• Input records:
-=-=-=-=-

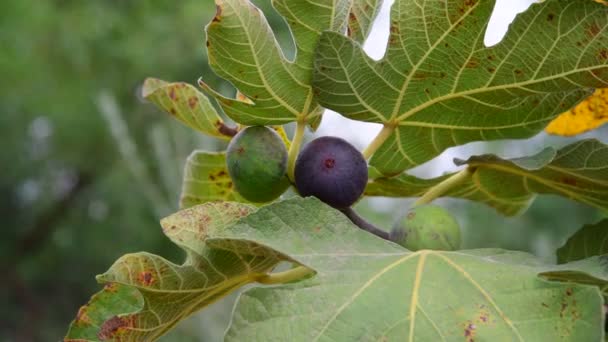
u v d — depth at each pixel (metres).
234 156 0.76
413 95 0.76
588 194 0.83
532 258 0.68
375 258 0.67
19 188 4.87
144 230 4.31
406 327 0.64
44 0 4.43
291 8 0.73
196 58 4.12
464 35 0.73
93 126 4.36
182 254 4.32
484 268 0.66
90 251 4.61
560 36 0.71
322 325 0.64
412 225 0.72
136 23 4.46
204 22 4.23
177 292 0.73
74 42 4.33
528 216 3.44
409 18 0.73
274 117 0.76
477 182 0.86
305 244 0.68
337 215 0.69
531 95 0.75
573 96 0.76
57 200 4.82
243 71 0.73
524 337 0.63
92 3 4.48
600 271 0.66
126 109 4.21
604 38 0.71
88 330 0.79
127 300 0.79
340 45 0.72
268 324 0.65
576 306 0.63
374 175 0.85
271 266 0.74
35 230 4.86
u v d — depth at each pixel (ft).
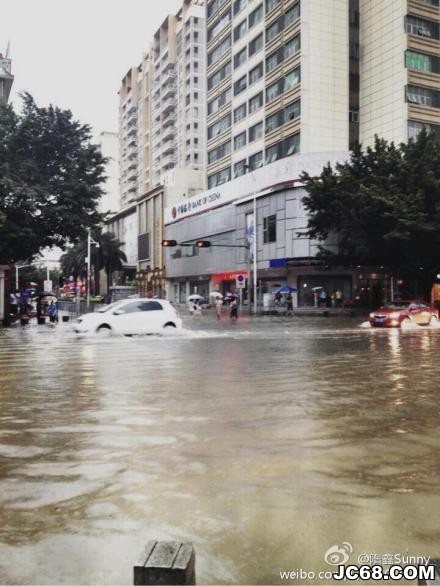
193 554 8.86
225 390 27.81
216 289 204.13
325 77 161.38
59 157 98.37
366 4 169.37
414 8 156.97
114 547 10.27
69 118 96.02
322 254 136.67
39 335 69.21
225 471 14.90
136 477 14.38
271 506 12.33
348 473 14.76
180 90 331.77
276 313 138.62
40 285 347.36
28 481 14.08
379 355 44.24
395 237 106.42
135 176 411.54
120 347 52.21
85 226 100.27
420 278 125.90
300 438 18.40
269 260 161.68
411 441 18.07
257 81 185.16
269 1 177.47
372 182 118.11
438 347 51.16
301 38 159.84
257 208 169.17
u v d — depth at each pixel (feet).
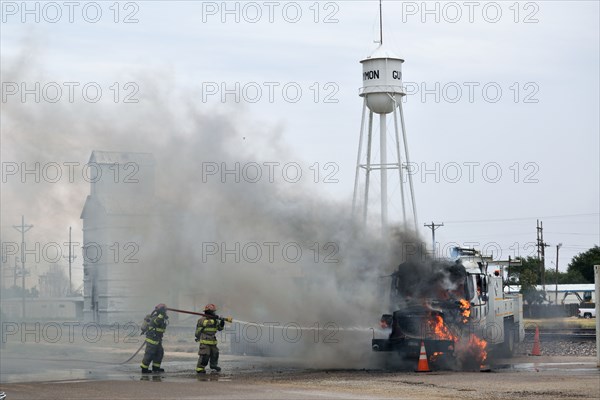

-=-=-=-=-

• What to produce: Of the entries above, repeat exactly the lines between the line with "19 188 4.87" and the line with "600 271 0.66", inclusive, and no others.

• Finished exercise:
19 188 4.87
144 230 4.31
406 327 0.64
44 0 4.43
291 8 0.73
196 58 4.12
464 35 0.73
93 126 4.36
182 254 4.32
484 268 0.66
90 251 4.61
560 36 0.71
322 325 0.64
412 225 0.72
136 23 4.46
204 22 4.23
177 292 0.73
74 42 4.33
528 216 3.44
409 18 0.73
274 117 0.76
477 182 0.86
305 244 0.68
337 215 0.69
531 95 0.75
573 96 0.76
57 200 4.82
243 71 0.73
524 337 0.63
92 3 4.48
600 271 0.66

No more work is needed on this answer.